Difficult- I am following what the lecture says in words, but the symbols are confusing me. I don't know what the c with an line underneath it means. I understand what each of the properties mean with the equivalence relations, but when applying them to sets I am lost. Sets were not my forte in linear algebra so I am nervous. I hope when we discuss this in class it makes more sense to me. It also helps to think of sets in words instead of symbols so some the examples make a little more sense.

Reflective- Well I like the reflective, symmetric, and transitive properties since I learned those forever ago. I like that I learned them a long time ago but they play a big part in many areas in math so when they come up I know what they mean. I also think the cross products of sets interesting because that is how you form new sets, taking elements from both sets to make a new one.

#4:Lecture 4, due on August 31st

Difficult- Okay well even though we covered this lecture in this class today, I think I am still confused on which technique to use when. I am going to try the homework for it and see if that helps because I know you said practice is what helps you master the proof techniques. I understand the techniques of proofs 1 but 2 is a bit more challenging for me. I am still worried I will not know what technique to use when I'm given an implication. The most difficult technique seems to be proof by induction. Theorem 1.7 and Example 1.8 were hard and took me a while to follow. Hopefully once I practice these I can get the hang of it.

Reflective- The most interesting part of the lecture to me is needing to prove 2 cases. I think I might like this one because it seems to be the most obvious proof to solve. The implications that require 2 cases are pretty straight forward, or so I think, so I will hopefully be able to figure these out. I also like the well-ordering axiom because I  clearly understand this one. Most of the rest of the material I have to think about for a little longer but the 2 cases and well-ordering axiom are interesting and I understand them.

#3:Lecture 3, due on August 29th

Difficult- In symbols and descriptions I follow exactly what the lecture is saying. Our applied linear algebra class started out learning a little bit about contrapositives so that came back to me. However when it comes time to prove a contrapositive and the examples are in sentences, I struggle. This is weird to me because with lectures one and two it was easier to think in sentences than in symbols. I can do the contrapositive example but it took me a while.
I am wondering on a test how will I know when to use the contrapositive, are there words that signal to use it? The contrapositive example given is an "if => then" problem and an example of deductive reasoning is an "if => then" so how will I know which is way is the correct way to prove a problem? Trial and error?
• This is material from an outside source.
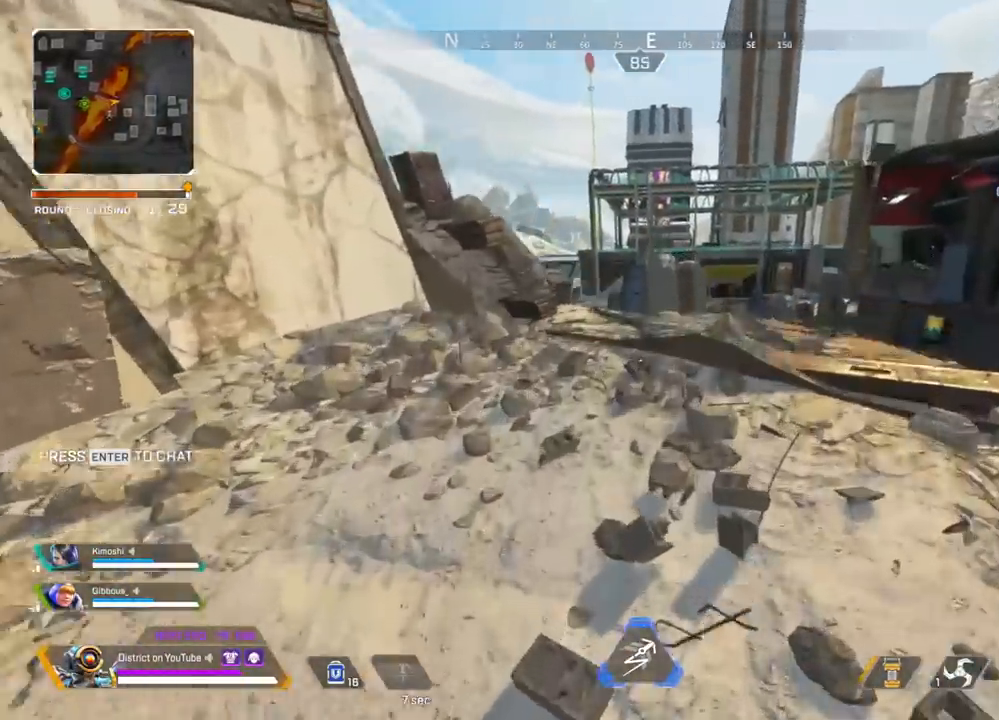
{"buttons": [], "left_stick": "center", "right_stick": "center", "events": [[17, "A", "up"], [17, "left_stick", "right"], [183, "left_stick", "center"]]}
Reflective- The most interesting part of the material to me is that the inverse of the implication is equal to the converse of the implication, therefore the inverse is the contrapositive of the converse. I had not learned that before when we had briefly discussed this is in linear algebra but it makes sense and connected the different parts of the lecture. Making the truth table helps to solidify for me that the implication and the contrapositive are equivalent, and that the inverse and the converse are equivalent. I think I will get this even more when I do the homework questions that go along with this.

August 25th, 2010. #1 Introduction

1. Well, I am in my third year of college but am technically a senior by hours, and planning to graduate a semester early. My majors are Mathematics, Secondary Education, and Applied Critical Thought and Inquiry.
2. Linear Algebra is the only post calculus class I have taken, and this semester I am taking Abstract Algebra and Differential Equations.
3. Well besides the fact that I have to take this course, I am excited to learn about ring, groups, and fields. My pastor majored in Math and so he has told me a little bit about it. He also said that it was the most difficult math class he had to take so I am very nervous! I am not very good at proofs :/
4. Well Dr. Nicholson is the best math teacher I have had. He always had his office open so I would go in at least twice a week to get outside help. It helped me a lot to talk one-on-one and work out what I wasn't understanding. Least effective for me is not being open to help students outside of class.
5. Well something interesting. Hm, I am from Kansas and my family and I are HUGE Jayhawk fans. Rock Chalk!
6. Unfortunately, I cannot come during your office hours. I have from 10:15-1:30 open MWF so I hope sometime in there works for me to come get help because I am telling you now I will need it!! I hope this is okay. 

I am excited for this semester and getting to know you!